[Aim of the task]:
Please copy the part of the AgenticComm benchmarks text starting at "Get Started" and ending at "for I/O-bound operations.".

[Document segment]:
Get Started

Benchmarks

Performance measurements and targets for AgenticComm's core operations across various workload sizes. All benchmarks use the Rust engine directly; FFI overhead for Python and No...

Performance measurements and targets for AgenticComm's core operations across various workload sizes. All benchmarks use the Rust engine directly; FFI overhead for Python and Node.js bindings adds approximately 5-15 microseconds per call for compute-bound operations and is negligible for I/O-bound operations.

Test Environment

Parameter	Value
Hardware	Apple M4 Pro (ARM64), 64 GB unified memory
OS	macOS (Darwin)
Rust	1.90.0 (release profile, `--release`)
Benchmark framework	`criterion.rs` 0.5
Iterations	100 per measurement (minimum), with statistical warm-up
Compression	flate2 gzip level 6
Serialization	bincode 2

All benchmarks are run with cargo bench using release-mode compilation with link-time optimization. Results represent the median of 100 iterations after warm-up, with 95% confidence intervals.

[Information supplied]:
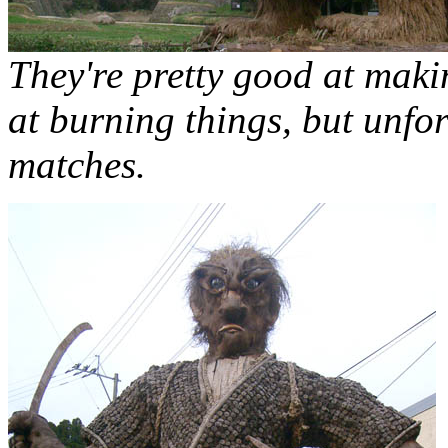
They're pretty good at maki
at burning things, but unfor
matches.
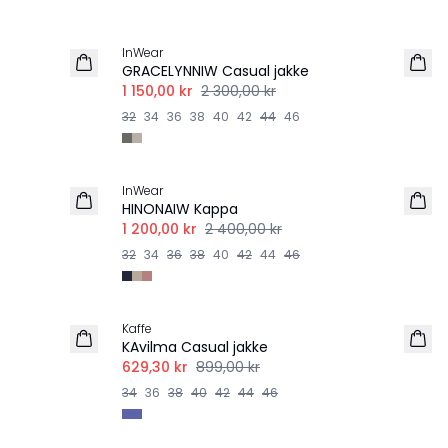
-50%
InWear
GRACELYNNIW Casual jakke
1 150,00 kr
2 300,00 kr
32
34
36
38
40
42
44
46
-50%
InWear
HINONAIW Kappa
1 200,00 kr
2 400,00 kr
32
34
36
38
40
42
44
46
-30%
Kaffe
KAvilma Casual jakke
629,30 kr
899,00 kr
34
36
38
40
42
44
46
-40%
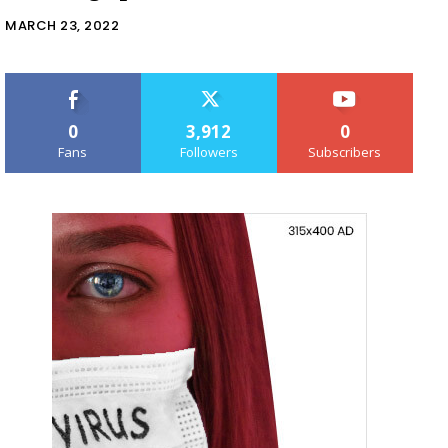
MARCH 23, 2022
0
3,912
0
Fans
Followers
Subscribers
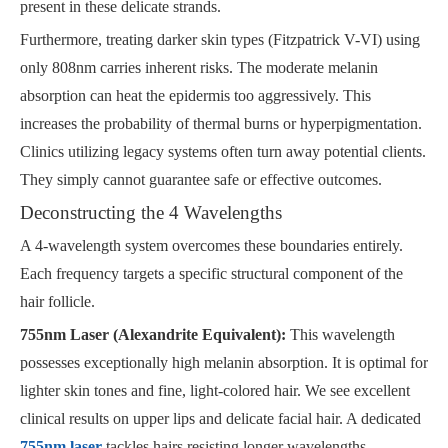
present in these delicate strands.
Furthermore, treating darker skin types (Fitzpatrick V-VI) using
only 808nm carries inherent risks. The moderate melanin
absorption can heat the epidermis too aggressively. This
increases the probability of thermal burns or hyperpigmentation.
Clinics utilizing legacy systems often turn away potential clients.
They simply cannot guarantee safe or effective outcomes.
Deconstructing the 4 Wavelengths
A 4-wavelength system overcomes these boundaries entirely.
Each frequency targets a specific structural component of the
hair follicle.
755nm Laser (Alexandrite Equivalent):
This wavelength
possesses exceptionally high melanin absorption. It is optimal for
lighter skin tones and fine, light-colored hair. We see excellent
clinical results on upper lips and delicate facial hair. A dedicated
755nm laser
tackles hairs resisting longer wavelengths.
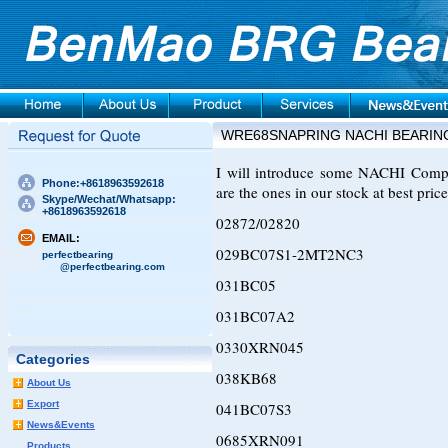
WRE68SNAPRING NACHI BEARIN
I will introduce some NACHI Compre
Phone:+8618963592618
are the ones in our stock at best price
Skype/Wechat/Whatsapp:
+8618963592618
02872/02820
EMAIL:
029BC07S1-2MT2NC3
perfectbearing
@perfectbearing.com
031BC05
031BC07A2
0330XRN045
Categories
038KB68
About Us
Export
041BC07S3
News&Events
0685XRN091
Products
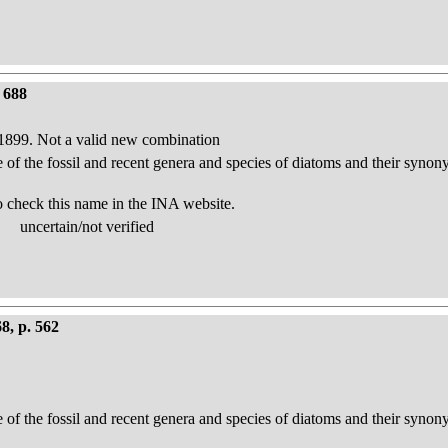
 688
e 1899. Not a valid new combination
e of the fossil and recent genera and species of diatoms and their syno
o check this name in the INA website.
uncertain/not verified
8, p. 562
e of the fossil and recent genera and species of diatoms and their syno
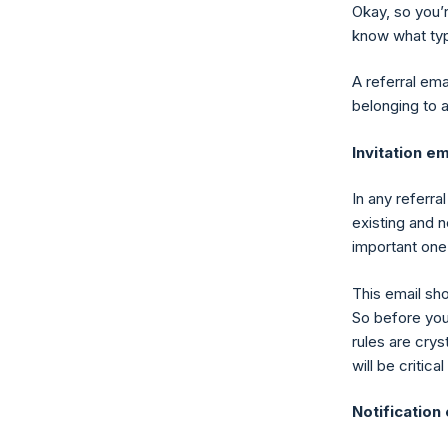
Okay, so you’r
know what typ
A referral em
belonging to 
Invitation em
In any referra
existing and 
important one
This email sh
So before you 
rules are crys
will be critic
Notification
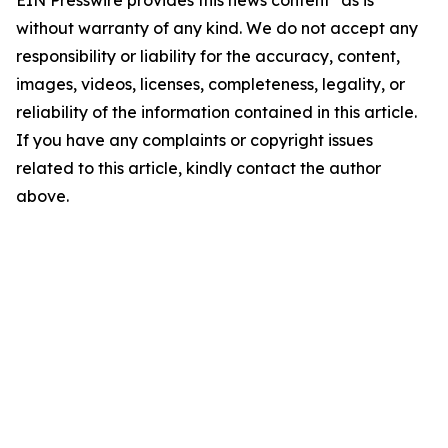
EIN Presswire provides this news content "as is"
without warranty of any kind. We do not accept any
responsibility or liability for the accuracy, content,
images, videos, licenses, completeness, legality, or
reliability of the information contained in this article.
If you have any complaints or copyright issues
related to this article, kindly contact the author
above.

[Task answer]:
Get Started

Benchmarks

Performance measurements and targets for AgenticComm's core operations across various workload sizes. All benchmarks use the Rust engine directly; FFI overhead for Python and No...

Performance measurements and targets for AgenticComm's core operations across various workload sizes. All benchmarks use the Rust engine directly; FFI overhead for Python and Node.js bindings adds approximately 5-15 microseconds per call for compute-bound operations and is negligible for I/O-bound operations.